Let not forget the idiot factor. Scozzafava name did appear twice on the ballot. There was a 2 in 4 chance of her name getting randomly picked and she did get 5.5% of the vote. If her name wasn't on the ballot, Hoffman could have won even with only a few weeks of name recognition.

The GOP seems to want to build a big but empty tent.

neil craig said...

I'm from Britain so I don't really know but would have thought that a Republican stronghold in New York would have been le4ss Republican than most parts of the country. So if the "leftist" Republicans, by going over to the Democrats, can only just throw the seat to them then in other areas they are going to prove a very small part of the Republican vote. There is also the fact that the timing of betrayal is vital (as indeed in Heinlein's book where the ultimate sign of nastiness is quitting a campaign in the middle, albeit not by its leader) & that if this does have repercussions discrediting some Republican leaders it will all be done & dusted before the next Congressional elections.

Jshill42 said...

I found this to be quite interesting also and I am curious if there will be ramifications.

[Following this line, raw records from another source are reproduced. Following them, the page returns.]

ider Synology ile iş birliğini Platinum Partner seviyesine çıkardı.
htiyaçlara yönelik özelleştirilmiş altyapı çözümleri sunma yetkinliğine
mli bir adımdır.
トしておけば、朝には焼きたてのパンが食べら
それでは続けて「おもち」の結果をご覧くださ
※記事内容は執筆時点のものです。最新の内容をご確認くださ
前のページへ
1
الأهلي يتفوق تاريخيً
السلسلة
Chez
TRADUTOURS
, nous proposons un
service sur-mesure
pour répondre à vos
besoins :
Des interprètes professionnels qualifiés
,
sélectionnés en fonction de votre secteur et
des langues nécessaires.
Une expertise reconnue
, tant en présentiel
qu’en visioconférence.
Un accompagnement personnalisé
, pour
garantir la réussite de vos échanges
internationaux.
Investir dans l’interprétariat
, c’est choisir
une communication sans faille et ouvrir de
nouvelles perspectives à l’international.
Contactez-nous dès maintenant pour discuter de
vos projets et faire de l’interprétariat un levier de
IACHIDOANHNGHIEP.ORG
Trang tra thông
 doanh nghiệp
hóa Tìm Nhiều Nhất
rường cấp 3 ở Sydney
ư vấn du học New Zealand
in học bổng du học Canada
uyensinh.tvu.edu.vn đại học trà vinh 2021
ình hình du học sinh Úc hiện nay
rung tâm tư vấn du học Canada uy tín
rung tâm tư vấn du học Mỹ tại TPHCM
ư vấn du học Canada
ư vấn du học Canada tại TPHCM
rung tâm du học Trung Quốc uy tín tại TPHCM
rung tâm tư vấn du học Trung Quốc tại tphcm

I believe one of the comments is incorrect - Steele and the RNC supported Scozzafava - because she was an "R". Newt Gingrich also gave her his suport. The RNC gave at least six figures to Scozzafava. Other conservatives (Sarah Palin and some Tea party groups) gave money to Hoffman. I think both sides can now say they were correct. The RNC is correct in pointing out a race was lost because of the conservatives who refused to play ball. The conservatives are correct that Scozzafava would in essence be a RINO which is of little or no value if principles are important. I would suggest that had Scozzafava not received so much national (RNC) money she would have never even been a factor in the race and would have dropped out earlier.

Anonymous said...

There is a conservative party in New York. This some what third party usually backs the GOP party's candidate except when the GOP candidate supports the DNC platform. There is some pretty good evidence that Scozzafava, if elected, was going to switch parties anyway, so the conservative party ran a candidate.